Students and faculty have developed a new discovery-style learning approach to college organic chemistry labs that improves student enthusiasm and research skills.
The new method is described in the peer reviewed Journal of Chemistry Education by lead author Sydney Demers, a senior chemistry major, with co-authors Joshua Fung-A-Fat ’23 and chemistry faculty members Jeremy Andreatta, Margaret Kerr, and Weichu Xu are co-authors.
The article is titled Cultivating Student Research Interests in Undergraduate Organic Chemistry Course Through Class Activity. It describes a new approach developed at Worcester State aimed at cultivating students’ interest in organic chemistry labs by using what the authors call a “research-esque” method instead of the customary lab protocols where students replicate an outcome known in advance.
Instead, the redesigned “research-esque” organic chemistry laboratory course uses discovery-style learning, in which certain experiments are
treated as a research project. During the lab, reaction parameters within the experiment are varied by the students who then compare their results with their peers. Doing so creates an opportunity to better understand the experiment, pique the students’ interests in the subject, and create an environment that more closely resembles scientific research, the authors say in the introduction to the article.
In a traditional college lab, all students follow the same protocol so everyone gets a similar result, and then they write their lab reports. While that is an important, time-tested method for learning, the parameters are varied in the new approach so that some students are working with one set of directions, while others follow slightly different sets.
Variations might include things such as using a different solvent, the amount of reagent used, the sequence of mixing the reactants, or the reaction temperature. This leads to varied results which nudge students to question the protocol they followed and do research to determine why their results turned out in a particular way.
“The fact that students are going to have different outcomes leads to more of an opportunity for discussion to ask, ‘Well, why did this happen?’ versus just the regular protocol that we’re usually given,” Demers said.
The new approach also appears to increase student engagement in the laboratory process, she said. “Often for these undergraduate labs, a lot of students come in feeling bored or like they don’t even want to show up for a lab for four hours because we already know what the outcome is supposed to be,” she said. “So, this way just brings more excitement to the lab.”
Student reaction to the new format has been overwhelmingly positive, Demers said.
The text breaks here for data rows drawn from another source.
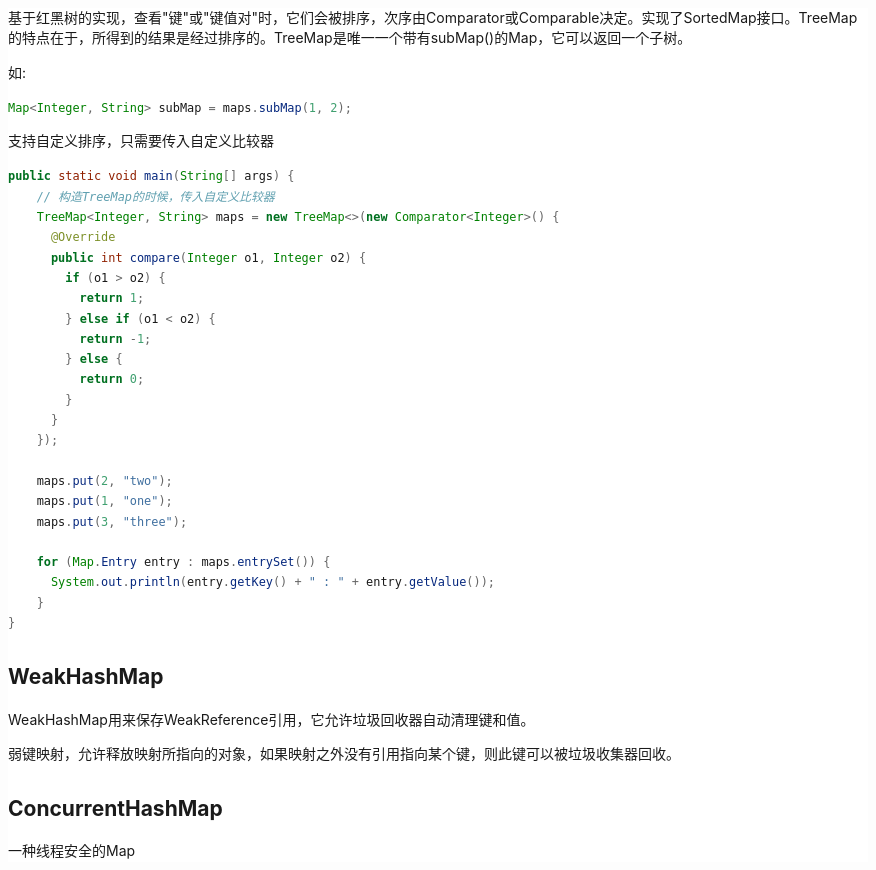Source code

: 基于红黑树的实现，查看"键"或"键值对"时，它们会被排序，次序由Comparator或Comparable决定。实现了SortedMap接口。TreeMap的特点在于，所得到的结果是经过排序的。TreeMap是唯一一个带有subMap()的Map，它可以返回一个子树。

如:

```java
Map<Integer, String> subMap = maps.subMap(1, 2);
```



支持自定义排序，只需要传入自定义比较器

```java
public static void main(String[] args) {
    // 构造TreeMap的时候，传入自定义比较器
    TreeMap<Integer, String> maps = new TreeMap<>(new Comparator<Integer>() {
      @Override
      public int compare(Integer o1, Integer o2) {
        if (o1 > o2) {
          return 1;
        } else if (o1 < o2) {
          return -1;
        } else {
          return 0;
        }
      }
    });

    maps.put(2, "two");
    maps.put(1, "one");
    maps.put(3, "three");

    for (Map.Entry entry : maps.entrySet()) {
      System.out.println(entry.getKey() + " : " + entry.getValue());
    }
}
```







## WeakHashMap

WeakHashMap用来保存WeakReference引用，它允许垃圾回收器自动清理键和值。

弱键映射，允许释放映射所指向的对象，如果映射之外没有引用指向某个键，则此键可以被垃圾收集器回收。





## ConcurrentHashMap

一种线程安全的Map

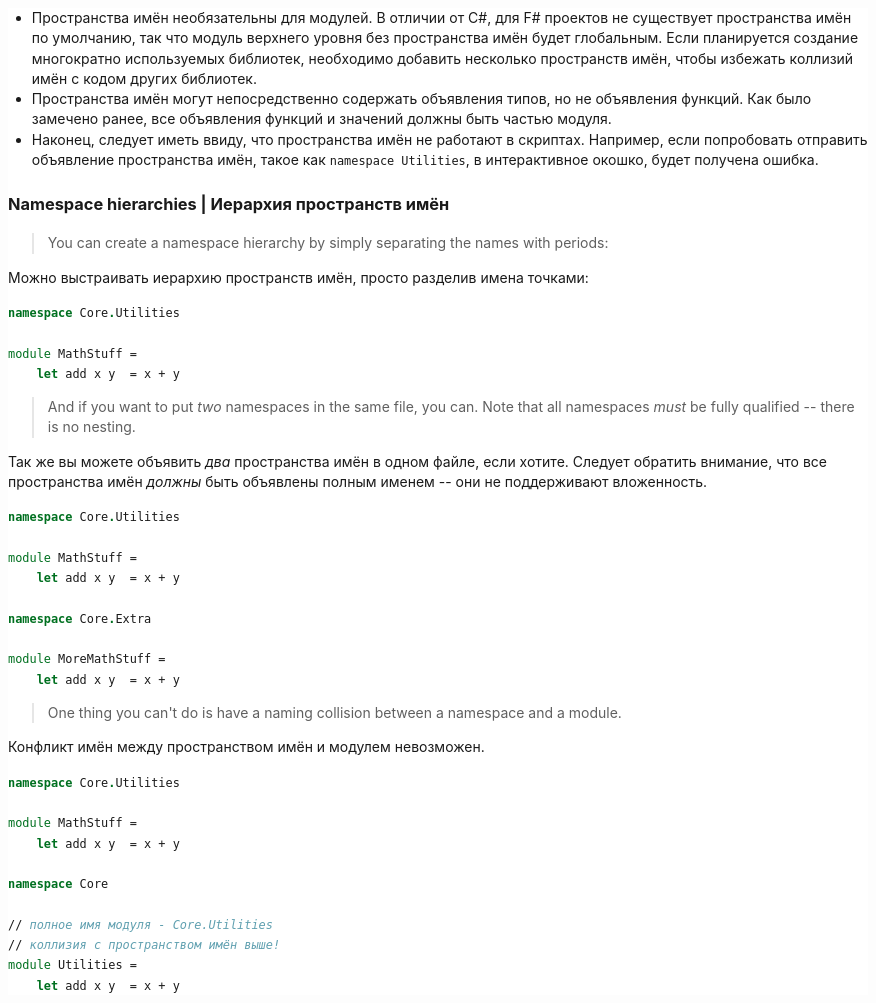 * Пространства имён необязательны для модулей. В отличии от C#, для F# проектов не существует пространства имён по умолчанию, так что модуль верхнего уровня без пространства имён будет глобальным. Если планируется создание многократно используемых библиотек, необходимо добавить несколько пространств имён, чтобы избежать коллизий имён с кодом других библиотек.
* Пространства имён могут непосредственно содержать объявления типов, но не объявления функций. Как было замечено ранее, все объявления функций и значений должны быть частью модуля.
* Наконец, следует иметь ввиду, что пространства имён не работают в скриптах. Например, если попробовать отправить объявление пространства имён, такое как `namespace Utilities`, в интерактивное окошко, будет получена ошибка.

### Namespace hierarchies | Иерархия пространств имён

> You can create a namespace hierarchy by simply separating the names with periods:

Можно выстраивать иерархию пространств имён, просто разделив имена точками:

```fsharp
namespace Core.Utilities

module MathStuff = 
    let add x y  = x + y
```

> And if you want to put *two* namespaces in the same file, you can. Note that all namespaces *must* be fully qualified -- there is no nesting.

Так же вы можете объявить *два* пространства имён в одном файле, если хотите. Следует обратить внимание, что все пространства имён *должны* быть объявлены полным именем -- они не поддерживают вложенность.

```fsharp
namespace Core.Utilities

module MathStuff =
    let add x y  = x + y

namespace Core.Extra

module MoreMathStuff =
    let add x y  = x + y
```

> One thing you can't do is have a naming collision between a namespace and a module.

Конфликт имён между пространством имён и модулем невозможен.

```fsharp
namespace Core.Utilities

module MathStuff =
    let add x y  = x + y

namespace Core

// полное имя модуля - Core.Utilities  
// коллизия с пространством имён выше!
module Utilities = 
    let add x y  = x + y
```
Feedback was collected from 39 students in three sections of the fall 2020 semester and 57 students in four sections of the fall 2021 semester. Survey responses included statements like, “feels more like a chemist than an undergraduate student,” and “learn not only how to think like a scientist, but also work like scientists.”
The approach is used only for certain experiments in organic chemistry labs presently, Dr. Xu said. “Potentially, instructors can design their own experiments for lab courses based on the ideas for the research-esque style outlined in the article, he said.
The idea of finding a new approach to labs had been percolating among chemistry faculty for a while but took on new urgency with the pandemic, Dr. Xu said. Because of the severe restrictions on in-person learning, faculty sought ways to more fully engage students. Demers had been working on a research project with Xu, so he invited her to work with the faculty on coming up with a new approach.
“This approach is important not only because it helps increase student interest, but it also gives them a real-world experience,” Demers said. “So many students do not get the opportunity to do research in undergraduate labs, and I have been given that opportunity and I feel so blessed because it has been one of the most rewarding experiences that I’ve had. So, I think having that research component to an undergraduate lab helps students in so many ways.”
The experience of writing an article for an academic journal was a somewhat daunting but exciting experience, Demers said. “I never would have imagined I’d be able to write this during a semester while taking classes and doing research, but it was very rewarding,” she said. After graduation from Worcester State, Demers will enter a graduate program at the University of Connecticut that will lead to a Ph.D. in chemistry. “I have a concentration in medicinal chemistry right now and I am looking forward to learning more about that,” she said.